Data to use:
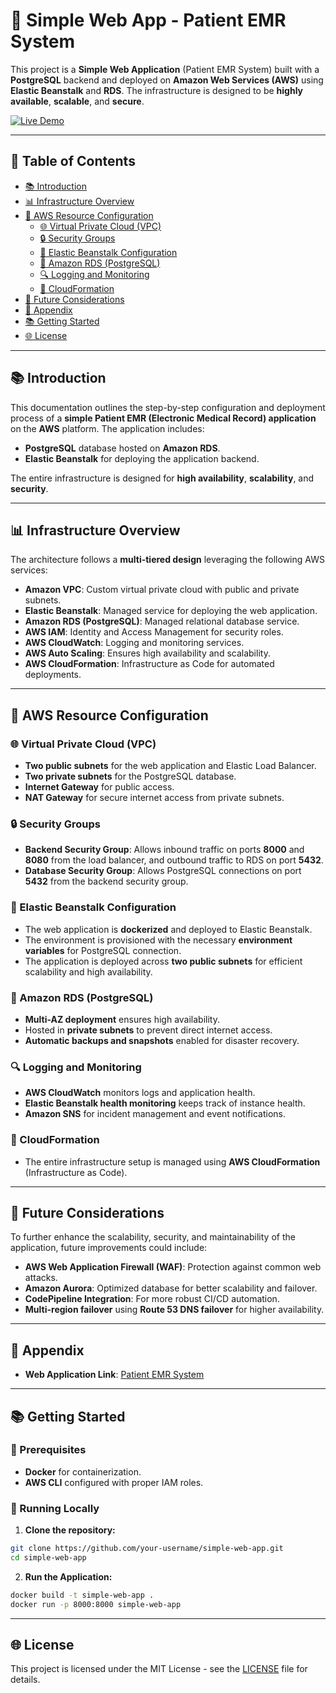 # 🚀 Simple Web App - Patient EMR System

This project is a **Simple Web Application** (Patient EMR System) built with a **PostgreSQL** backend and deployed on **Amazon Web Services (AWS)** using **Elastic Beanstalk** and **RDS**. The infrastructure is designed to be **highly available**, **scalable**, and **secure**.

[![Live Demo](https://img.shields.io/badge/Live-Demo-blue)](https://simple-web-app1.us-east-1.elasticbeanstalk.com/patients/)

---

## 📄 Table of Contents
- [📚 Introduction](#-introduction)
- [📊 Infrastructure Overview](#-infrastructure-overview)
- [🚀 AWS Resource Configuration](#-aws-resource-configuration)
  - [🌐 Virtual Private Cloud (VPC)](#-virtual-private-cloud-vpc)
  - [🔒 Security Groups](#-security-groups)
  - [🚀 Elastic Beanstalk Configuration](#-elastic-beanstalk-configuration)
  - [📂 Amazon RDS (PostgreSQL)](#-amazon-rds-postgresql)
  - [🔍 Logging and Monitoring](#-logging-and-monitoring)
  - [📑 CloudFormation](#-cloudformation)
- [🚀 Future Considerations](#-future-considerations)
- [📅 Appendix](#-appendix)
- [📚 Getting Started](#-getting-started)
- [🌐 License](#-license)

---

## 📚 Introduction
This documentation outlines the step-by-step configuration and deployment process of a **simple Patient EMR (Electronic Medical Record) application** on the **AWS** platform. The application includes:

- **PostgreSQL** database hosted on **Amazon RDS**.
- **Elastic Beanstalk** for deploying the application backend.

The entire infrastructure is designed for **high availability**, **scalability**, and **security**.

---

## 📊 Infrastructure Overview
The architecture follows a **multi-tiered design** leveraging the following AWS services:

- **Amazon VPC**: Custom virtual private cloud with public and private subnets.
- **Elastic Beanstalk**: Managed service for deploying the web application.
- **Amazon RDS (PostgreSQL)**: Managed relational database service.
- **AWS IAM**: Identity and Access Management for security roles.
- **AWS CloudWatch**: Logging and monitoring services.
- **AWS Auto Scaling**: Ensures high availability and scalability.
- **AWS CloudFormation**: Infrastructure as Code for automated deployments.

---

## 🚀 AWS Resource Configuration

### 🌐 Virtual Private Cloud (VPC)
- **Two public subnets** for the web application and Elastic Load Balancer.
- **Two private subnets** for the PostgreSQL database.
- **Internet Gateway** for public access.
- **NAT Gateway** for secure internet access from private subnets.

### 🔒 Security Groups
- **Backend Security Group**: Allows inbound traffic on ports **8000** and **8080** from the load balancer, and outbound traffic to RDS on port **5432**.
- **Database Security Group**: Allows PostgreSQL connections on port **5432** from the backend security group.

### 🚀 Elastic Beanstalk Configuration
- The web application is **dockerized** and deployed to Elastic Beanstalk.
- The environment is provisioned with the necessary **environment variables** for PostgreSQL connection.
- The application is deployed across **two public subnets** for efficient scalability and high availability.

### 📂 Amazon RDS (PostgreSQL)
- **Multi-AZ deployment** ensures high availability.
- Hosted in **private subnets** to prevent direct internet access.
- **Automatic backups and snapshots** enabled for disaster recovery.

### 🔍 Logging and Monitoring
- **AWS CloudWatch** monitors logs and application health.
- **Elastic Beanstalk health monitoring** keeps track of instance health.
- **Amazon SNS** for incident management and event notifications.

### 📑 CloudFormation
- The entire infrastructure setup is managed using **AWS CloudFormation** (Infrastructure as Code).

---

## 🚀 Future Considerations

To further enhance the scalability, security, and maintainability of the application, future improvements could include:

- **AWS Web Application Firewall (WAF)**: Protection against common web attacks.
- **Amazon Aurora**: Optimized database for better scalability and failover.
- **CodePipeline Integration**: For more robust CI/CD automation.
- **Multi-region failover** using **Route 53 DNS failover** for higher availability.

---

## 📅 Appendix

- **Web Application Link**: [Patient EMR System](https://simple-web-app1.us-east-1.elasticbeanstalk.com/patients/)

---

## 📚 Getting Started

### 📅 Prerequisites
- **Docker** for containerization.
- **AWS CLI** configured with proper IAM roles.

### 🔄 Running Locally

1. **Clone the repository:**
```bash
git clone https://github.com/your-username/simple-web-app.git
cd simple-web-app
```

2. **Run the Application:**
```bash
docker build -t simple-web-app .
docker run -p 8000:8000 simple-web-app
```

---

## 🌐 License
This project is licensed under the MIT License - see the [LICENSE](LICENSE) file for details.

What is required: Reproduce exactly the lines of the records above from the one with "- [📑 CloudFormation](#-cloudformation)" to the one with "## 📚 Introduction", both included, and leave out everything else.

Exercise output:
  - [📑 CloudFormation](#-cloudformation)
- [🚀 Future Considerations](#-future-considerations)
- [📅 Appendix](#-appendix)
- [📚 Getting Started](#-getting-started)
- [🌐 License](#-license)

---

## 📚 Introduction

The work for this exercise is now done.